HIV-1 can persist in infected patients despite undetectable plasma viremia. To characterize the residual viral load, repetitive blood and tonsillar samples were collected from 11 HIV-1-positive individuals before and during 96 weeks of therapy with zidovudine, lamivudine, and indinavir. HIV-1 RNA in tonsils was quantified by RT-PCR and infectious HIV-1 provirus by the limiting dilution assay. Genotypic resistance analyses and biological characterization were performed on plasma virus, blood, and tonsillar isolates. Tonsillar infectious HIV-1 provirus and HIV-1 RNA declined by 2 and 3 log(10), respectively, but 10(3)-10(4) cells, less than 0.5% of the total body CD4(+) T cell population carrying infectious HIV-1 provirus, remained involved in active viral replication of drug-sensitive R5 viruses. Thus, the dominant HIV-1 residual infection consists of < or = 10(6) latently infected CD4(+) cells. Plasma HIV-1 RNA decline of > 1.5 log(10) during the first 2 weeks of therapy may indicate low levels of this latent reservoir. Whereas the reservoir of latently infected cells remains stable, actively replicating HIV-1 continuously declines during prolonged antiretroviral therapy. Thus, although viral eradication seems unlikely, antiretroviral therapy may induce an extended period of virologic latency in HIV-1-positive individuals.

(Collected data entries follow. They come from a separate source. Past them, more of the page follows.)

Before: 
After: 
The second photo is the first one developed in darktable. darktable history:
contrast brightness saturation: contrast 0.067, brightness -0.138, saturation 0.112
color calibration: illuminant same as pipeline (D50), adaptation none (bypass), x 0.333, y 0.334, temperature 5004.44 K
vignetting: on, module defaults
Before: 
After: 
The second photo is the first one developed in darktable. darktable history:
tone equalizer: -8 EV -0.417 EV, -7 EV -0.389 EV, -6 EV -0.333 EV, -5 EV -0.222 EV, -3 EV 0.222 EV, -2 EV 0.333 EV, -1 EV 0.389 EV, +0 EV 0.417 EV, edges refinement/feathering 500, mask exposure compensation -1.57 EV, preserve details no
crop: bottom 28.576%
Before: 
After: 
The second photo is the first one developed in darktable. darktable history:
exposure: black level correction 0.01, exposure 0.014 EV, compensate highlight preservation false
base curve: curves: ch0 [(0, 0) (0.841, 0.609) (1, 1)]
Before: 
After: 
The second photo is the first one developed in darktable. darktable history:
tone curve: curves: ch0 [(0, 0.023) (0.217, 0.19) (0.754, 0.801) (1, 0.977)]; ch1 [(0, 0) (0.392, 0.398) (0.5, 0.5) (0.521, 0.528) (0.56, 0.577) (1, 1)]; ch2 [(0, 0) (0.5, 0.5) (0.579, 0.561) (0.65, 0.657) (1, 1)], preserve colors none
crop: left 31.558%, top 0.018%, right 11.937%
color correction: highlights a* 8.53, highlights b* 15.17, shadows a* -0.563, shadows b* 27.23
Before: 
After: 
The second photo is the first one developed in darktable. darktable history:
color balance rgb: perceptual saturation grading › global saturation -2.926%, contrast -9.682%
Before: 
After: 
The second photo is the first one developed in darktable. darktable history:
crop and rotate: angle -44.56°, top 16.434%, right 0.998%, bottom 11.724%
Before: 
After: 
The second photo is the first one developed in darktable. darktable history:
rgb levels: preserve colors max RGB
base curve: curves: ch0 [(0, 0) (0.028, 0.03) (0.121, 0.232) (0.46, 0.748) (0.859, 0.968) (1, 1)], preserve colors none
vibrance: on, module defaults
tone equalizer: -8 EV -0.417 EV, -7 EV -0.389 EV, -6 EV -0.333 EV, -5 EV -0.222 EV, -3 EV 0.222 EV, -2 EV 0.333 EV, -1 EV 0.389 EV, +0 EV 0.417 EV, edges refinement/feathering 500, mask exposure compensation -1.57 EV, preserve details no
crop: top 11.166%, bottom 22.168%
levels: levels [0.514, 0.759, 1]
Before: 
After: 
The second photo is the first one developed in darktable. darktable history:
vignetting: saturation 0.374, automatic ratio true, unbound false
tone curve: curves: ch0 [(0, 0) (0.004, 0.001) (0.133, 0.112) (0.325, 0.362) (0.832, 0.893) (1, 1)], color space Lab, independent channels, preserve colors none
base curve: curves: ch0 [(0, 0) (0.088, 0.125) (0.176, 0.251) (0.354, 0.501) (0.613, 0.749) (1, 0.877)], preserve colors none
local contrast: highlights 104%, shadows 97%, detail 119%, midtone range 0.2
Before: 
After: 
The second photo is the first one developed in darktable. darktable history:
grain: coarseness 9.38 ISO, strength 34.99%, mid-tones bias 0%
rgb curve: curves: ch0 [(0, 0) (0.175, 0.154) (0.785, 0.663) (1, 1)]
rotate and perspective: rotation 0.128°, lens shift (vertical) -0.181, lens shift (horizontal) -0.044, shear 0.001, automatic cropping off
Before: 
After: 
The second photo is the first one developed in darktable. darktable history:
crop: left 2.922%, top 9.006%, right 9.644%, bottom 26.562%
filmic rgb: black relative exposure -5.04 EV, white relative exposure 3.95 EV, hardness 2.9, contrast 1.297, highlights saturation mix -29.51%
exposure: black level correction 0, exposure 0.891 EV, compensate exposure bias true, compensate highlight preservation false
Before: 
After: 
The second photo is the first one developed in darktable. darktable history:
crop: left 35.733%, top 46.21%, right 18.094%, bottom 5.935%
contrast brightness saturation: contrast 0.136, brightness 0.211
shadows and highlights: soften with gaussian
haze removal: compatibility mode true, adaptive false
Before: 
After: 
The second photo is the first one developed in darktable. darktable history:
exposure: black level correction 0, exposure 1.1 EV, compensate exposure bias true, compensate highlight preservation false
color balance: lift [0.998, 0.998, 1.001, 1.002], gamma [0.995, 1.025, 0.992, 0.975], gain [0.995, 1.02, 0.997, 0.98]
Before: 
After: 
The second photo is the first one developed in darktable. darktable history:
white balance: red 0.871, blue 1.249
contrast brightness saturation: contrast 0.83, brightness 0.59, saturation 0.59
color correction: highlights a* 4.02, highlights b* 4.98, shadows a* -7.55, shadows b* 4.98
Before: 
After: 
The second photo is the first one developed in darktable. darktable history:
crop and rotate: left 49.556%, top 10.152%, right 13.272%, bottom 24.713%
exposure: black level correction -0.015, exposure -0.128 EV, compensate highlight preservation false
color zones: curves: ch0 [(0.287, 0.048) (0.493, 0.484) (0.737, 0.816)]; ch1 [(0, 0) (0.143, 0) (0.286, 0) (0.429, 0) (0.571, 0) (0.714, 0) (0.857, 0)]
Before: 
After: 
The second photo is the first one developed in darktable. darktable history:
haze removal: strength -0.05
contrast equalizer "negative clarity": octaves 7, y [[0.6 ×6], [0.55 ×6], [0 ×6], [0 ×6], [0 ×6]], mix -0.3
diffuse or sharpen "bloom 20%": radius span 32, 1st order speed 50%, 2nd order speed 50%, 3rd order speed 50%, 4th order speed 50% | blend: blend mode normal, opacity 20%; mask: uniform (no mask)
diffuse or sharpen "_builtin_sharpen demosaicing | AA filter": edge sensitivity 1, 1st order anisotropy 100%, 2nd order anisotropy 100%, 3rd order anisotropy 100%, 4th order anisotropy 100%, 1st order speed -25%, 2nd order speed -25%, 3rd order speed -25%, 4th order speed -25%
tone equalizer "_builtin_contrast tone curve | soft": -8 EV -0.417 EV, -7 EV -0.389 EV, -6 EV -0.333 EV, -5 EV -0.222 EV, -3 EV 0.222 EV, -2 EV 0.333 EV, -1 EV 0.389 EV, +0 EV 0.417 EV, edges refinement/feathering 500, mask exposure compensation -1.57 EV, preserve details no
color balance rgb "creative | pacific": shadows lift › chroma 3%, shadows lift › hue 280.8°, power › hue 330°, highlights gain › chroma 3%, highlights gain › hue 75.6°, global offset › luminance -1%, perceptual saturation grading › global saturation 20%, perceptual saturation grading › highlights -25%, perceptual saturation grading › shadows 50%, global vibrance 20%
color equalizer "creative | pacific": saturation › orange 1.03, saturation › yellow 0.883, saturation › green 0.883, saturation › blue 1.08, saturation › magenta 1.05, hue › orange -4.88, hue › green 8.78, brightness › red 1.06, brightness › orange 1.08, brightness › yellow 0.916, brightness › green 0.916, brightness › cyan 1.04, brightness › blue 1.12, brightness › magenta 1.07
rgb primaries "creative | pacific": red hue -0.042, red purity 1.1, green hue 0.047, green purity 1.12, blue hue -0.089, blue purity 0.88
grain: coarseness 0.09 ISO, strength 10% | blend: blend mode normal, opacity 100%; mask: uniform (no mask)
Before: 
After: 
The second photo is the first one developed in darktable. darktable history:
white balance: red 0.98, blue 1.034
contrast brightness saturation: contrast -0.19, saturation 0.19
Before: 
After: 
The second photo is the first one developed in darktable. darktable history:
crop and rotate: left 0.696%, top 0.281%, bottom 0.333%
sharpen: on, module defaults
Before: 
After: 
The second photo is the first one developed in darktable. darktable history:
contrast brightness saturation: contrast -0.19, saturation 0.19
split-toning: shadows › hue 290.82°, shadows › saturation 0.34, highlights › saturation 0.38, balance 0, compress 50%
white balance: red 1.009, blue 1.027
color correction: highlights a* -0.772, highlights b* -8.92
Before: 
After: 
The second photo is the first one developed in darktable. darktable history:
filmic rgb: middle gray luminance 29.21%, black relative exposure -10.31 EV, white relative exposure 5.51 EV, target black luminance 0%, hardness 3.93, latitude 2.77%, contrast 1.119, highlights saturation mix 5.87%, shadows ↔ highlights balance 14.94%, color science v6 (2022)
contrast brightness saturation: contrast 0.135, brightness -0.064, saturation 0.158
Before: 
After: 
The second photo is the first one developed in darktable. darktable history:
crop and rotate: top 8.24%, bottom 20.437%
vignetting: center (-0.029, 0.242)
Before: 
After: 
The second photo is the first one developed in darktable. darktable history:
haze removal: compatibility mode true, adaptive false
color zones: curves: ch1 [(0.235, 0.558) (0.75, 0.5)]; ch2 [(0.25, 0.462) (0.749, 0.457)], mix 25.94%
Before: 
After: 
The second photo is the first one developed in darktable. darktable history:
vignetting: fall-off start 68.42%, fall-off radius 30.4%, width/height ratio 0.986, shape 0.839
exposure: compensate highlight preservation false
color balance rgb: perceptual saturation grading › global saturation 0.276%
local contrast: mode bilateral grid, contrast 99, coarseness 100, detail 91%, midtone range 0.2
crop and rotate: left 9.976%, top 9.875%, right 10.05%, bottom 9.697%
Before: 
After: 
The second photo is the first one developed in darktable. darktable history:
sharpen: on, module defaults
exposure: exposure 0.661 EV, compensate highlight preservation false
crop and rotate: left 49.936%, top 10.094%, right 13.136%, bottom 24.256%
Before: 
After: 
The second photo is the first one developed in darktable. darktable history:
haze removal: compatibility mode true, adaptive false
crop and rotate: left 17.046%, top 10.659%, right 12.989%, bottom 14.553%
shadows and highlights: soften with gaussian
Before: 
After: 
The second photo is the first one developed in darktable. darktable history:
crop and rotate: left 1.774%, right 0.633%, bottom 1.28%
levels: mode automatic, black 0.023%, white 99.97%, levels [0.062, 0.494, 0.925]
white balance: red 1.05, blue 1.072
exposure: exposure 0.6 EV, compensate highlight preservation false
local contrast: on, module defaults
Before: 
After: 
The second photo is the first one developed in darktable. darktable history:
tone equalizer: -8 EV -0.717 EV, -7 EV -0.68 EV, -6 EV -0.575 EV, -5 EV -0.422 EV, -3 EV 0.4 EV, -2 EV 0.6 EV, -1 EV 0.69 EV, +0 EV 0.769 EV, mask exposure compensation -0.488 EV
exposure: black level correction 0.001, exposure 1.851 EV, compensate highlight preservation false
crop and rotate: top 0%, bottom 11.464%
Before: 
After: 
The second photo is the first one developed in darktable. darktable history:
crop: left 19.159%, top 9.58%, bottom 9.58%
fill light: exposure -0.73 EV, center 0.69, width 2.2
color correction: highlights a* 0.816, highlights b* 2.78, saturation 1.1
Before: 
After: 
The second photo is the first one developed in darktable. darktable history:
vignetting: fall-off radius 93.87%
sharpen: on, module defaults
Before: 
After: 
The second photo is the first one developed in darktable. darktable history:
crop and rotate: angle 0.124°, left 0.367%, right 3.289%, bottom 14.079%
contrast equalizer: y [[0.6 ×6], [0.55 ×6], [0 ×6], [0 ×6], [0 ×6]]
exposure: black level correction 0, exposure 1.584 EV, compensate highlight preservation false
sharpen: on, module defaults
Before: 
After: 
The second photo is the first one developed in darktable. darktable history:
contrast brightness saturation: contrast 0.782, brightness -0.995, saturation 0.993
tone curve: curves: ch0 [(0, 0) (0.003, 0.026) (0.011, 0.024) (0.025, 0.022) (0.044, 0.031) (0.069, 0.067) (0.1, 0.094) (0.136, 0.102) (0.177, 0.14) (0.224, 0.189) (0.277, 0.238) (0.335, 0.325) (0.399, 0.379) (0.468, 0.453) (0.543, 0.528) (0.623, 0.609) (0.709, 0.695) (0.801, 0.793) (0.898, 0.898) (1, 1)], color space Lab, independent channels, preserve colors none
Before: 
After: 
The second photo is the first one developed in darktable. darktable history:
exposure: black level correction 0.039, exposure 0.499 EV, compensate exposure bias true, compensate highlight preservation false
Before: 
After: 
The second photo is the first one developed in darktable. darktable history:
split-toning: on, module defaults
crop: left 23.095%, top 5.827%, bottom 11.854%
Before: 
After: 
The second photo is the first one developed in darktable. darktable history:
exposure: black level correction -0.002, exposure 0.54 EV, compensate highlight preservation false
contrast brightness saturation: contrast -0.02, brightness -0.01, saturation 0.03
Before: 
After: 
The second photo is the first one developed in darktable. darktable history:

尽管血浆病毒血症检测不到,但HIV-1仍可在感染患者体内持续存在。为了表征残余病毒载量,在11名HIV-1阳性个体接受齐多夫定、拉米夫定和茚地那韦治疗的96周之前和期间,采集了重复的血液和扁桃体样本。通过RT-PCR对扁桃体中的HIV-1 RNA进行定量,并通过极限稀释法对有传染性的HIV-1前病毒进行定量。对血浆病毒、血液和扁桃体分离株进行了基因型耐药性分析和生物学表征。扁桃体中有传染性的HIV-1前病毒和HIV-1 RNA分别下降了2和3个对数(10),但仍有10³-10⁴个细胞,占携带传染性HIV-1前病毒的全身CD4⁺T细胞群体的不到0.5%,参与对药物敏感的R5病毒的活跃病毒复制。因此,主要的HIV-1残余感染由≤10⁶个潜伏感染的CD4⁺细胞组成。治疗前2周血浆HIV-1 RNA下降>1.5个对数(10)可能表明这种潜伏储存库水平较低。虽然潜伏感染细胞的储存库保持稳定,但在长期抗逆转录病毒治疗期间,活跃复制的HIV-1持续下降。因此,尽管根除病毒似乎不太可能,但抗逆转录病毒治疗可能会在HIV-1阳性个体中诱导延长的病毒学潜伏期。